E tra gli animali: il rospo. Ricordate la molecola psichedelica più potente di tutte? La Dmt. Si ricava da varie piante. Bene, ve n’è un equivalente di derivazione animale, la 5-meo-Dmt, ancora più potente che si estrae dalla parotide di un rospo del deserto del Sonora: il Bufo Alvarius. C’è questo nesso semantico tra sciamanesimo (o stregoneria), estasi, zoppaggine, e rospo. In Francia bot è sia storpio che rospo. In Francia l’amanita muscaria si chiama fungo rospo. In Italia in Polonia in Germania in Ucraina il rospo è chiamato fata, strega, mago. L’italiano rospo probabilmente deriva dal latino haruspex, l’aruspice l’indovino etrusco.
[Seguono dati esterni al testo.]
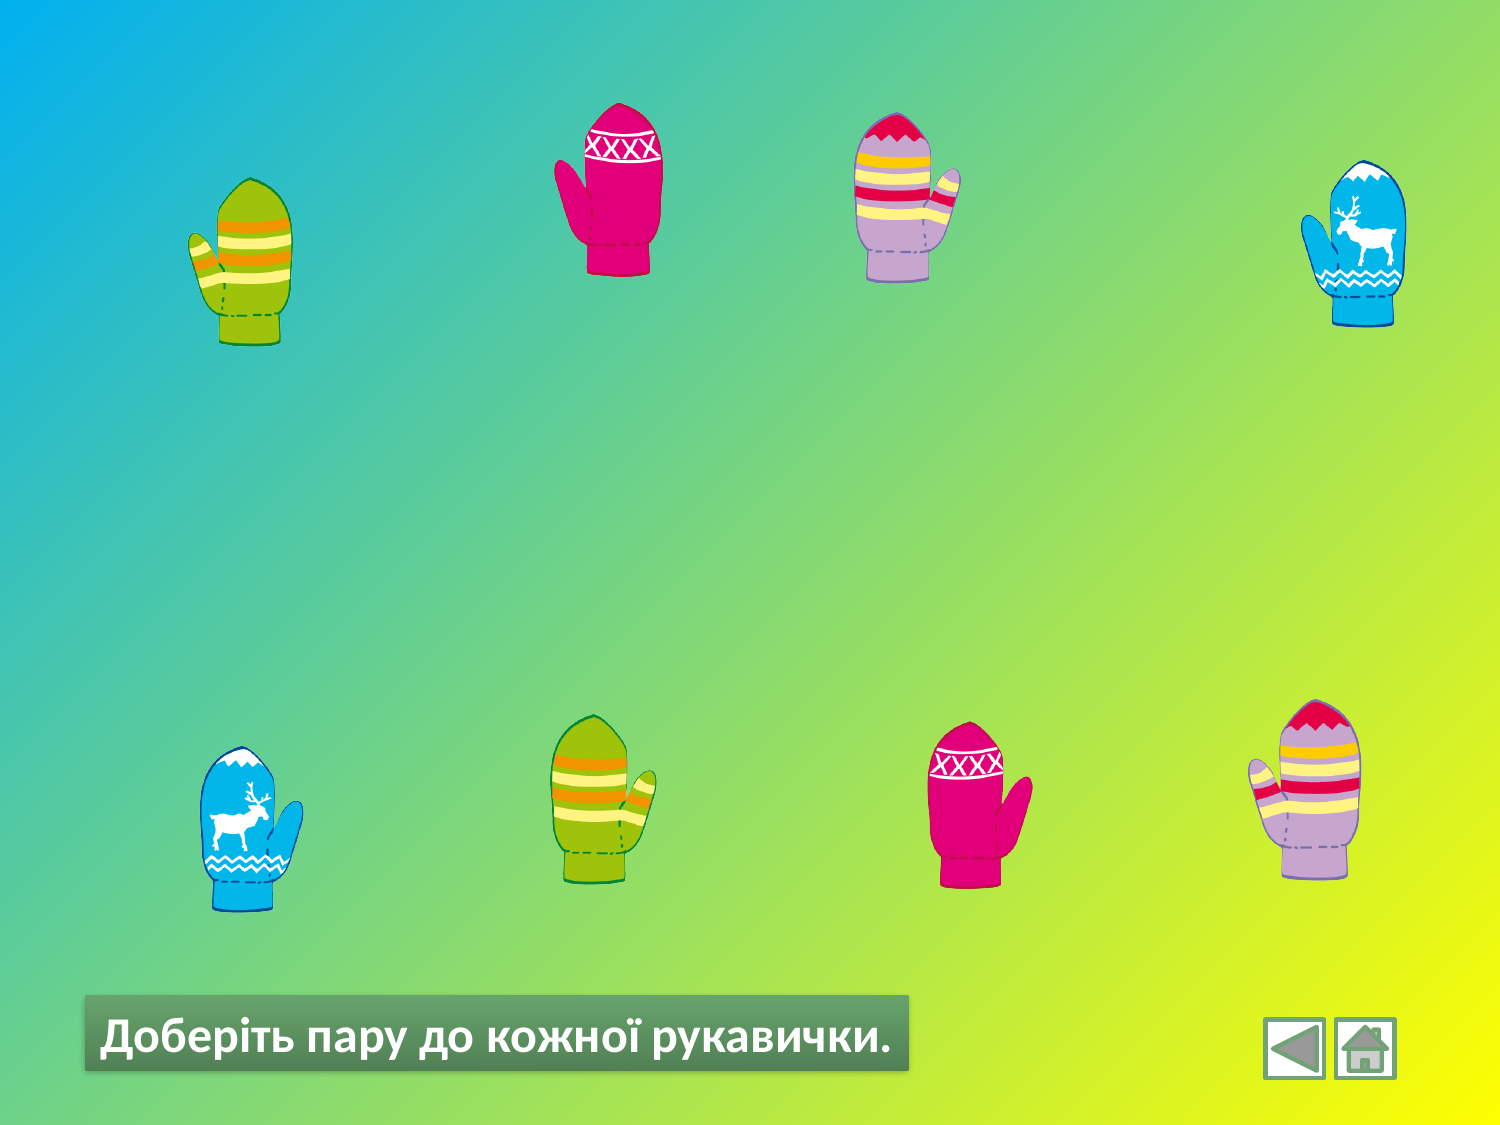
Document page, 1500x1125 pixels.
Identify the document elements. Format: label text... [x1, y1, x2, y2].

text_box [1263, 1017, 1326, 1080]
picture [550, 714, 657, 890]
picture [550, 95, 665, 285]
picture [1241, 679, 1372, 911]
text_box Доберіть пару до кожної рукавички. [85, 995, 909, 1071]
picture [1300, 151, 1407, 329]
picture [925, 714, 1036, 897]
picture [843, 93, 966, 311]
text_box [1334, 1017, 1397, 1080]
picture [187, 177, 293, 352]
picture [198, 737, 304, 913]
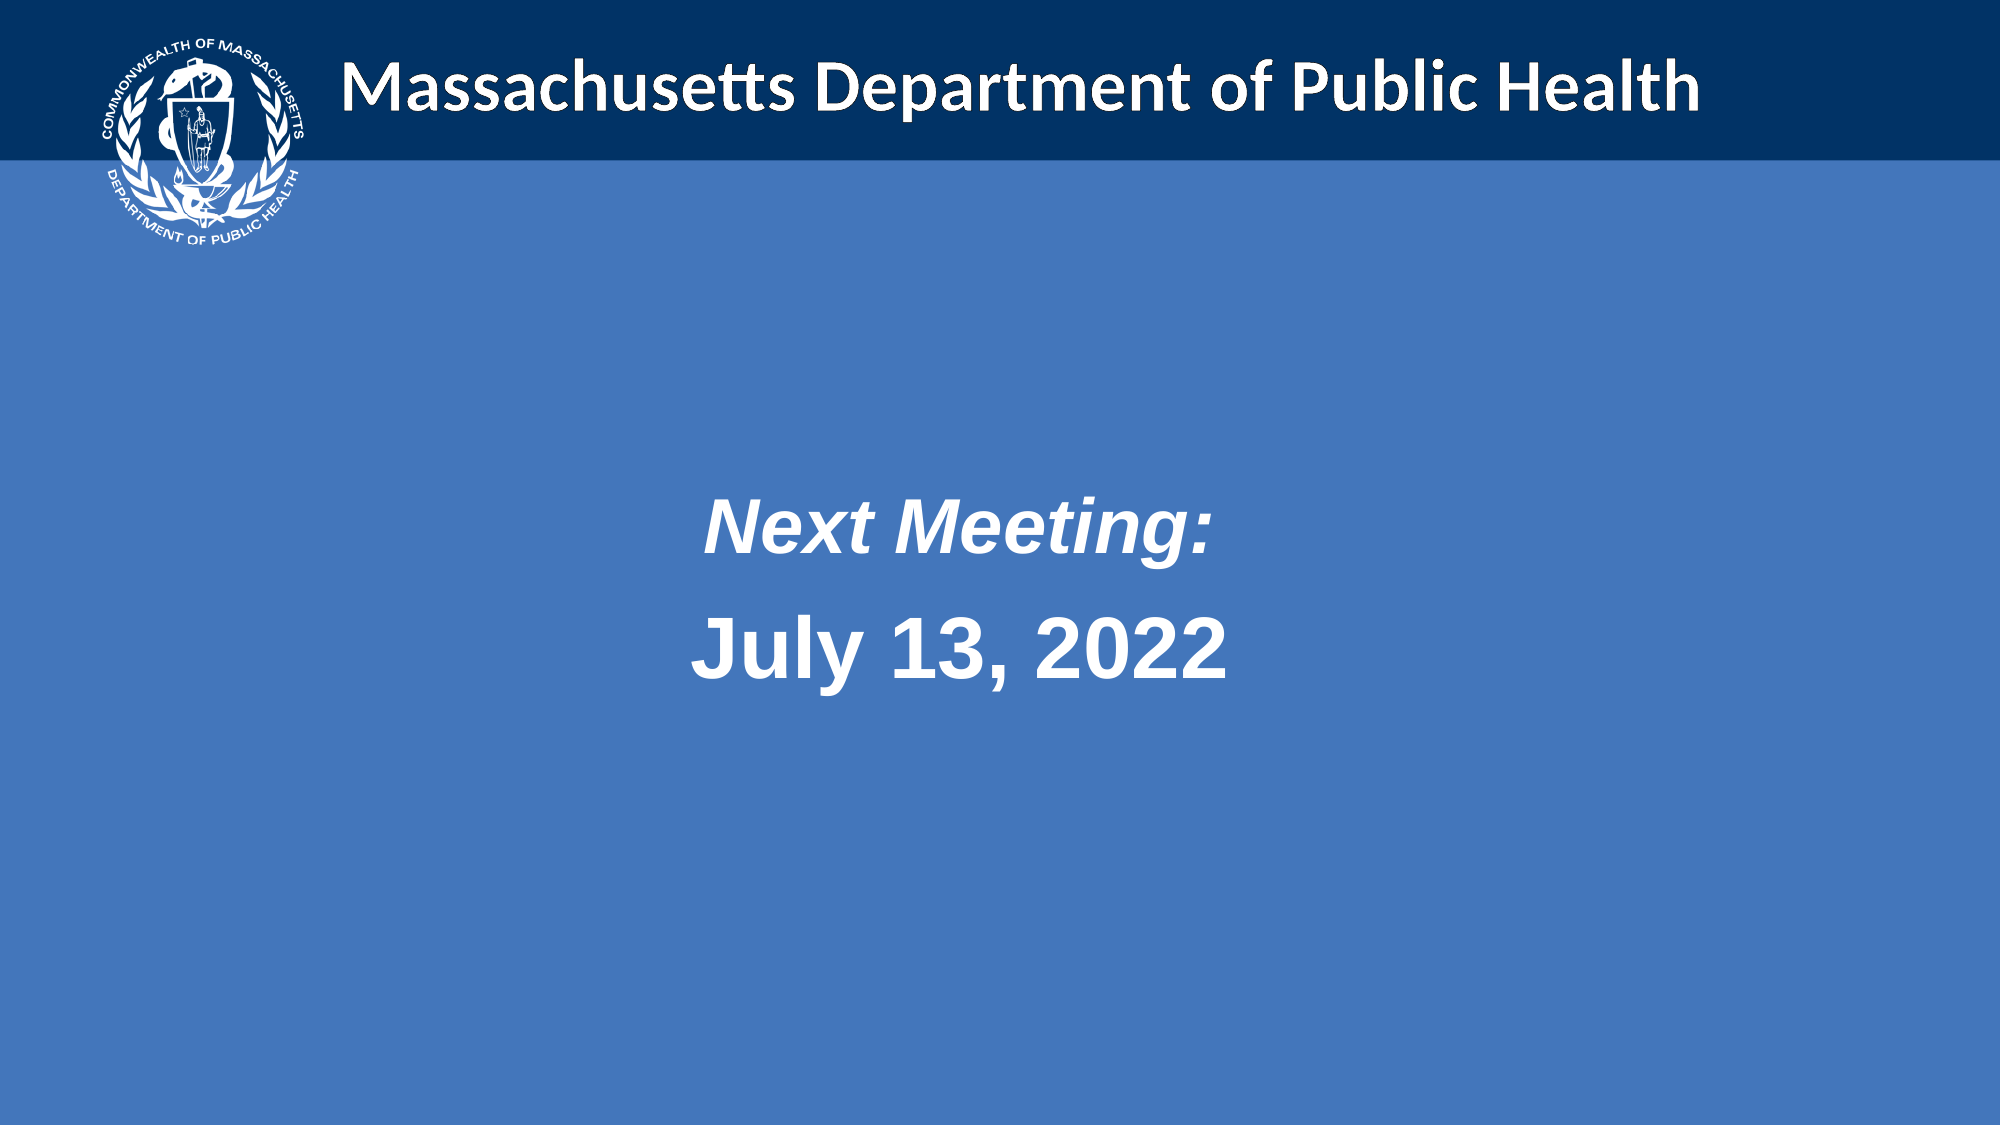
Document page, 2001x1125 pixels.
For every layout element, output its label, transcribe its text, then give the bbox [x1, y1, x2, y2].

text_box Next Meeting: [459, 480, 1461, 575]
picture [100, 38, 305, 245]
text_box July 13, 2022 [582, 585, 1338, 690]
Alla fine della lectio di Carlo Ginzburg faceva freddo, un vento freddo eppure lo avevano scritto chiaro gli organizzatori dello Sponz di portarsi giubbini e coperte che lì, in quella landa, quando viene buio, ti prendi la bronchite. Alcuni, nonostante il freddo o per colpa del freddo, vai a capire, hanno iniziato a fare una serie di domande che non rendevano certo giustizia a questo storico venuto a rendere omaggio a un musicante visionario, una ha perfino paragonato i no vax negazionisti e complottisti ai complottisti del Trecento, quelli convinti che ebrei e lebbrosi fossero diversi, questa ricerca di un capro espiatorio, mi dicevo, ma com’è che questa donna non ha capito che oggi sono i no vax il capro espiatorio, sono loro i nuovi lebbrosi, non si rende conto? ecco, questa domanda mi ha smontato, poi mi ha dissuaso un’altra risposta di Carlo Ginzburg, dove dice: io non sono un empatico, io abolirei la parola empatia (sono d’accordo, metterei una multa a chi abusa del termine) io sono per la filologia. Lì ho capito tutto. Ginzburg non ha voluto provare, immedesimarsi, sapere cosa vive un benandante quando lascia catalettico il corpo fisico e col corpo astrale (in spirito, dice Ginzburg) va a fare la sua battaglia per il raccolto. Lui ha soltanto cercato le prove.